Methods We collected all publications of MS treatment in Medline during year 2012, using Scottish Intercollegiate Guidelines Network (SIGN) search filtres for randomised and observational trials for making a systematic literature review. The clinical drug trials on adults with MS, published in English were included. Case reports and symptomatic treatment trials were excluded.
Results A total of 24 RCT’s and 45 observational trials were found. The median number of participants in RCT’s was 430 (range 66 to 2244) and in observational trials 118 (range 5 to 22255). Twenty RCT’s were efficacy trials, 2 evaluated health economics and one each safety and pharmacology. Twenty-eight observational trials had efficacy as a primary end-point, 10 addressed safety, 5 treatment adherence and one each pharmacology and health economics.

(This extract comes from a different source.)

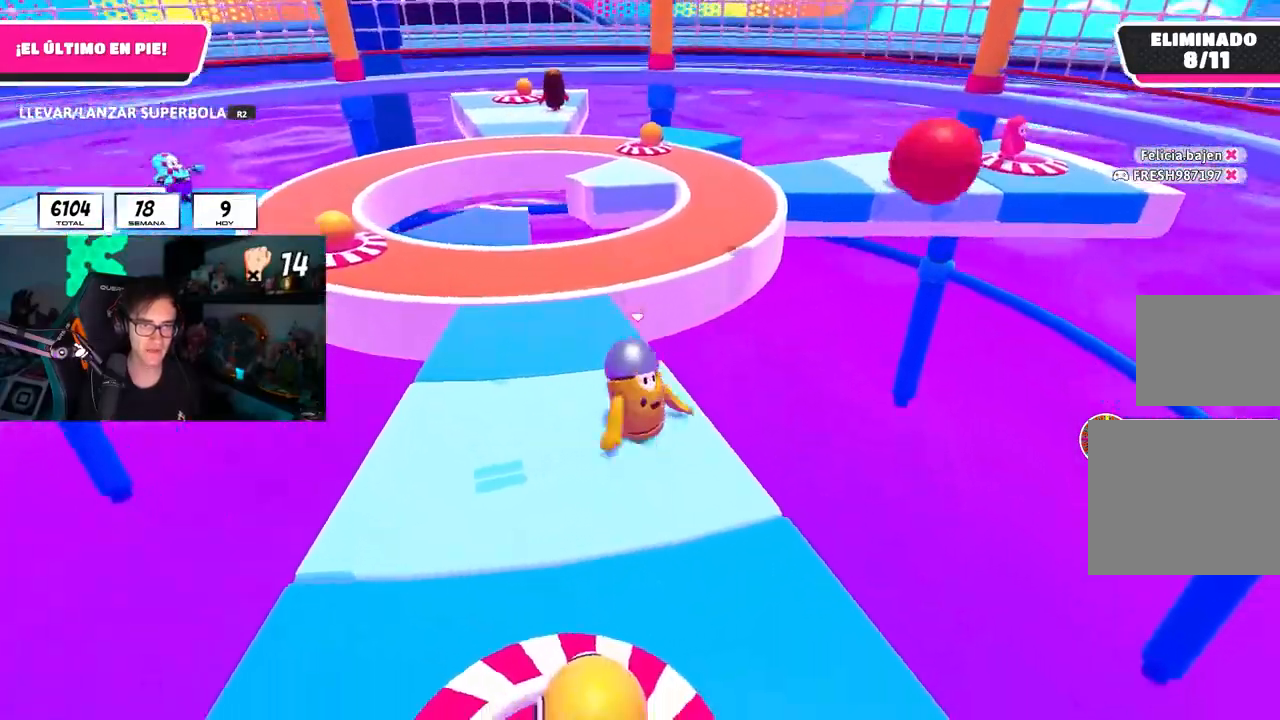
{"buttons": ["R1"], "left_stick": "center", "right_stick": "center", "events": [[133, "left_stick", "left"], [167, "CROSS", "down"], [250, "left_stick", "center"], [283, "CROSS", "up"], [367, "L1", "up"], [367, "left_stick", "left"], [400, "R1", "up"], [450, "R1", "down"], [500, "left_stick", "center"]]}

Discussion Most trials addressing safety or compliance issues were observational, therefore important safety and adherence data could be lost by omitting them.
Implications for Guideline Developers/Users Observational trials should be considered while compiling CPG’s.
Statistics from Altmetric.com
If you wish to reuse any or all of this article please use the link below which will take you to the Copyright Clearance Center’s RightsLink service. You will be able to get a quick price and instant permission to reuse the content in many different ways.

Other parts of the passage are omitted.